Hey there, I have a question about Pulumi. It buil...
# general
s
Hey there, I have a question about Pulumi. It builds the infrastructure using any programming language but not all the languages are common in all the organizations. Instead, if a person uses Pulumi in Python in one organization and joins another organization that uses Goalng, it would be a new thing for him and it will take time, will be difficult for that person to write clean code in a new language. If someone is aware of Terraform. That person can work with infrastructure anywhere without learning a new language or without looking at a big codebase. Does Pulumi provide the service that is common?
m
Pulumi YAML would be the closest to that as it's more strictly declarative. That being said, subjectively, we've had success at my organization because of the freedom in toolchains.

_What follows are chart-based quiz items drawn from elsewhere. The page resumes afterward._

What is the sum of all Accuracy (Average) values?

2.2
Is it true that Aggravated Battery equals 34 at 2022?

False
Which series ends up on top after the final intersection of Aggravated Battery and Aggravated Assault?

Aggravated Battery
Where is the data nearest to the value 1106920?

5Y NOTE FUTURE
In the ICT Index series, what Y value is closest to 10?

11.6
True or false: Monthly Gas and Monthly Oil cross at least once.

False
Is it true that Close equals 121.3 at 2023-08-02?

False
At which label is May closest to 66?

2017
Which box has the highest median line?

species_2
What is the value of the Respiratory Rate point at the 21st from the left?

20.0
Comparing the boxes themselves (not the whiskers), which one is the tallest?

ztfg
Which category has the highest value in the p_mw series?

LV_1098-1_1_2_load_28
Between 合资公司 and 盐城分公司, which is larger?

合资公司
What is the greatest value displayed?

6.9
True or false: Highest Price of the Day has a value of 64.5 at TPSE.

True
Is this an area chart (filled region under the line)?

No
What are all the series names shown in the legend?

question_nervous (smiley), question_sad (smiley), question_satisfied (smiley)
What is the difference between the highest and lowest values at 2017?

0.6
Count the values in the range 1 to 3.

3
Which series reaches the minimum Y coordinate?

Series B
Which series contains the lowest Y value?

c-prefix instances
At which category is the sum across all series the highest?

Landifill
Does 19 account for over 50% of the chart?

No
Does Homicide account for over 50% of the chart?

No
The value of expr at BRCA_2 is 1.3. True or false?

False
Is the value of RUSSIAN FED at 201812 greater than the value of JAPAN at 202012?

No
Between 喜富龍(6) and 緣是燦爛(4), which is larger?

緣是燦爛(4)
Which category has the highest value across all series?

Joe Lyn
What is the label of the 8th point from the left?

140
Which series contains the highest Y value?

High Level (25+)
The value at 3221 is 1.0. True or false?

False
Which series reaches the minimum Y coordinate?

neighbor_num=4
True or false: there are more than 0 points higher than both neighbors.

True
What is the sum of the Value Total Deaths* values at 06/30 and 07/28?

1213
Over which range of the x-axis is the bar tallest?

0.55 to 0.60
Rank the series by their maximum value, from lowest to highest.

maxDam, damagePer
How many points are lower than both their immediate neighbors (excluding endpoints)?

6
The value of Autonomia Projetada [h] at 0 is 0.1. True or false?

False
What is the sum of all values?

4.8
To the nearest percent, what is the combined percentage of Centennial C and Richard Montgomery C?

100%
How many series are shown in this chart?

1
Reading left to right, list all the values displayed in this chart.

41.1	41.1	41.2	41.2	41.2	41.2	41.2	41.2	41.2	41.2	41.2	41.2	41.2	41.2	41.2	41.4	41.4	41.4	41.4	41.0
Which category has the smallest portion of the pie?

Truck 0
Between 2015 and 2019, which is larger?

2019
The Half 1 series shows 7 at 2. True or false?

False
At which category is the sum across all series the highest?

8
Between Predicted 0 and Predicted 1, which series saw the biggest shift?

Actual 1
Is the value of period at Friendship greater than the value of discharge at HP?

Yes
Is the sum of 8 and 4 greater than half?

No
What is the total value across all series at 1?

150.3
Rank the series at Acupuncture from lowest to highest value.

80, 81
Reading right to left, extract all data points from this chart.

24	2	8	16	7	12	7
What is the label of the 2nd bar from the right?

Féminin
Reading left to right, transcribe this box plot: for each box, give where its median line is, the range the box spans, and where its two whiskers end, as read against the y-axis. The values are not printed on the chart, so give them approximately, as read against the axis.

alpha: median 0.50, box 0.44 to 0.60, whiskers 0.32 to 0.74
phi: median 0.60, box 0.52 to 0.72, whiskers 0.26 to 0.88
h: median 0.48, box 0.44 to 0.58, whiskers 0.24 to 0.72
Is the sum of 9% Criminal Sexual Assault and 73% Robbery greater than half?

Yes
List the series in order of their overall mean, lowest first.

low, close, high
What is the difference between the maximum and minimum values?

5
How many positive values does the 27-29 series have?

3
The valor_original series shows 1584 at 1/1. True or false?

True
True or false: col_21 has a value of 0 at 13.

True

A shared stack was declared in typescript, but the application team used Python, and was able to use the stack outputs from the typescript project.
s
If the YAML solves this problem for Pulumi then it's awesome, otherwise not all the organizations are freedom provider
m
Sure, but that's like saying you shouldn't use Adobe Photoshop because there are too many tools for graphic designers so they won't choose the most effective ones for the job. Some of this comes down to Directors and Engineering Managers to help drive direction, policy and in some cases be more prescriptive about how to use tools. My organization has approved languages, tech stacks and templates. We do not endorse or officially support Pulumi projects that are not TypeScript or Python. That is, until someone puts in the work for implementing the standards that meet our baseline in that supported language.
s
Is Pulumi YAML close to Terraform or is it not that effective?
m
Pulumi YAML has the potential to be a better tool than Terraform. I cannot say whether that's currently the case or not. It depends a lot on your use cases, direction and spend.
s
I will try them and compare which works the best
Thank you, by the way!
r
m
StackReference uses Stack Outputs, so it doesn't matter what language was used to deploy the resources. The outputs will be in the state for that stack, and that's what the "child" stack references.
r
Thanks!
e
We have some stuff in the pipeline to actually allow stacks written in one language to fully call into stacks written in other languages as sub-stack components. Should make sharing component like things in multi-language companies easier. Longer term we'll be looking into making the fully typed multi-language component libraries easier to write and share.